The airline which was established in 1976 by former president Idi Amin with a fleet of 15 aircraft flying to destinations within Africa and Europe is yet be seen if it will surpass the recent wave of airlines in the region that are choking on debt, in a market where the aviation business has become more competitive.

Business case

According to a June report of the International Air Transport Association (IATA), African airlines were to post a $500 million loss by the end of 2016, a minor improvement on the $700 million that the region’s carriers registered in 2015.

Mid this year, Kenya Airways announced a Ksh26 billion ($252 million) loss, which was partly attributed to collusion of the employees and suppliers to defraud the airline by inflating ticket and fuel prices, an audit of the carrier revealed, raising questions on whether the non-profitability of the industry was commercial or sheer corruption.

Either way, Uganda’s checkered history of corruption does not comfort those who make the business case for the national carrier.

It was revealed that Kenya airlines revenue dropped by 3.5 percent to $547 million from $567 million posted during the period of 2015 while the cargo revenue dropped by 20.9 per cent.

The audit report which came out in September showed that Kenya Airways issued over seven million seats between 2012 and 2015 at below price resulting in a $611.6 million loss, fuel prices were inflated where the airline bought fuel at higher prices than other airlines in the region specifically compared with what Africa airlines association had negotiated for its members leading to loss of $32.9 million between the period of 2012-2015.

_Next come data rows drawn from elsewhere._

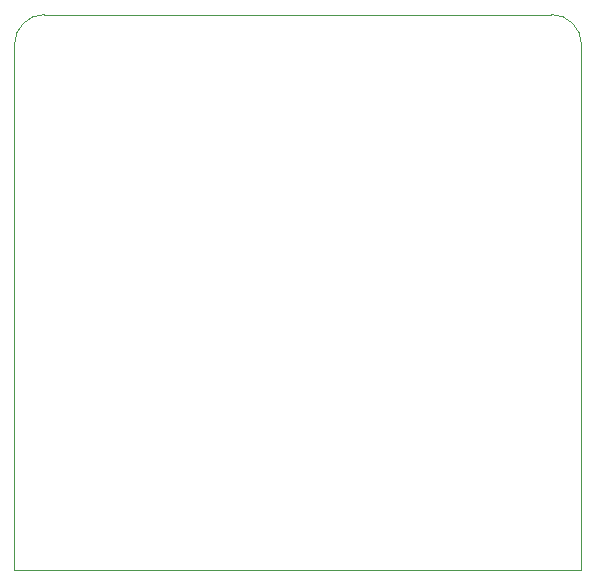
<source format=gm1>
G04 #@! TF.GenerationSoftware,KiCad,Pcbnew,5.1.9+dfsg1-1*
G04 #@! TF.CreationDate,2021-03-02T11:36:12-06:00*
G04 #@! TF.ProjectId,C64UserPortMidi,43363455-7365-4725-906f-72744d696469,rev?*
G04 #@! TF.SameCoordinates,Original*
G04 #@! TF.FileFunction,Profile,NP*
%FSLAX46Y46*%
G04 Gerber Fmt 4.6, Leading zero omitted, Abs format (unit mm)*
G04 Created by KiCad (PCBNEW 5.1.9+dfsg1-1) date 2021-03-02 11:36:12*
%MOMM*%
%LPD*%
G01*
G04 APERTURE LIST*
G04 #@! TA.AperFunction,Profile*
%ADD10C,0.050000*%
G04 #@! TD*
G04 APERTURE END LIST*
D10*
X106857800Y-91059000D02*
G75*
G02*
X109397800Y-88519000I2540000J0D01*
G01*
X152323800Y-88519000D02*
G75*
G02*
X154863800Y-91059000I0J-2540000D01*
G01*
X152323800Y-88519000D02*
X109397800Y-88519000D01*
X154863800Y-124155200D02*
X154863800Y-91059000D01*
X106857800Y-124155200D02*
X106857800Y-91059000D01*
X106857800Y-135534400D02*
X106857800Y-124155200D01*
X154863800Y-135534400D02*
X154863800Y-124155200D01*
X106857800Y-135534400D02*
X154863800Y-135534400D01*
M02*

</source>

“Most times why we face these graft cases it’s because the president tends to give these big jobs to carders in a way of rewarding them which in most cases are less qualified who mess up in fear of employing experts meant for job”.

“So long as no agency in Uganda is independent in its operations the fight against corruption in all these government entities is still far until we zero it down to individuals that can be held responsible,” said Cissy Kagaba, a civil society activist.

Currently Uganda is earning $800 million or Ush2 trillion annually from the tourism sector and advocates for revival of a national carrier, arguing these numbers can be enhanced.